(EXCERPTED TEXT Opens)

I found what I thought was a fairly private spot on a flattish platform below the road. There was a steep track down, which I couldn’t manage with the bike; it came crashing down on top of me as my footing slipped in the gravel. My first cycling injury – a long scrape along my left forearm – so I put on a long sleeved shirt for protection rather than mess with Polysporin and bandages in the dark.

Mosquitoes! Despite the breeze. Hopefully, not malarial.

I was getting my gear sorted as the light failed – and three ladies walked by. They had been working in the fields below. Then, as the moonlight became the only illumination, a man followed. No-one seemed too concerned when I indicated that I was going to sleep here.

44.9 km, 7.23 kph, 1092 km


    • Hi Anton, It’s a great place to be: quiet, unspoiled, just a little wild. And a bike is a great way to see it. I’ve still a great deal to learn about this cycling gig and need to get a few things better sorted out for next time. And maybe do a bit of training before I hit the hills with a load on :)

(EXCERPTED TEXT Closes)
(GIVEN MATERIAL Opens)

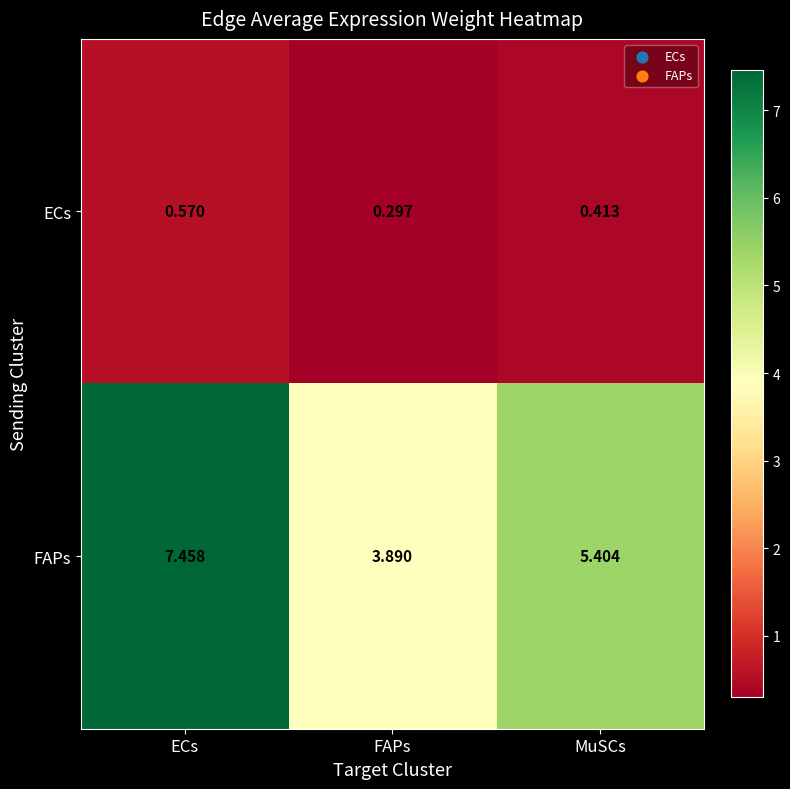

Which series has the largest range (max minus min)?

FAPs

(GIVEN MATERIAL Closes)

## EXERCISES
1. In the cycling journal above, what injury did the writer get when the bike came down on top of them?
2. Extend the cycling journal from where it stops.

## ANSWER SECTION
1. A long scrape along the left forearm.

2.
  1. Dave

    A very descriptive and enjoyable read of your account of your travels through the north of India. I am hoping to cover some of the same journey but on an Enfield…am curious to know the length of the extreme section of the Padder to Kishtwar section of road where the road skirts the cliff face?

    And I am guessing July August would be the most opportune time of the year.

    Your response would be welcome.


    • Unfortunately, the most extreme (or spectacular) section is only a couple of kilometres long. But worthwhile all the same. And the roads between Killar and Kishtwar, although not so extreme, are still pretty impressive. It is definitely off the beaten track, as yet undiscovered by backpackers, and such places are difficult to find.
      I went through in mid-August and the weather was fine. I had been warned that after Killar it would have monsoon weather and, last year, the monsoon was late and not very strong, so I don’t know what it would be like in a normal year. This year’s monsoon sounds heavier but I’d still give it a try. I’d like to hear about your experiences and if the weather was different. I had no rain at all.
      Cheers, Dave

    • Usually Killar. Though I don’t get many queries. This part of the world is unknown to most. I’ll be back this July though :)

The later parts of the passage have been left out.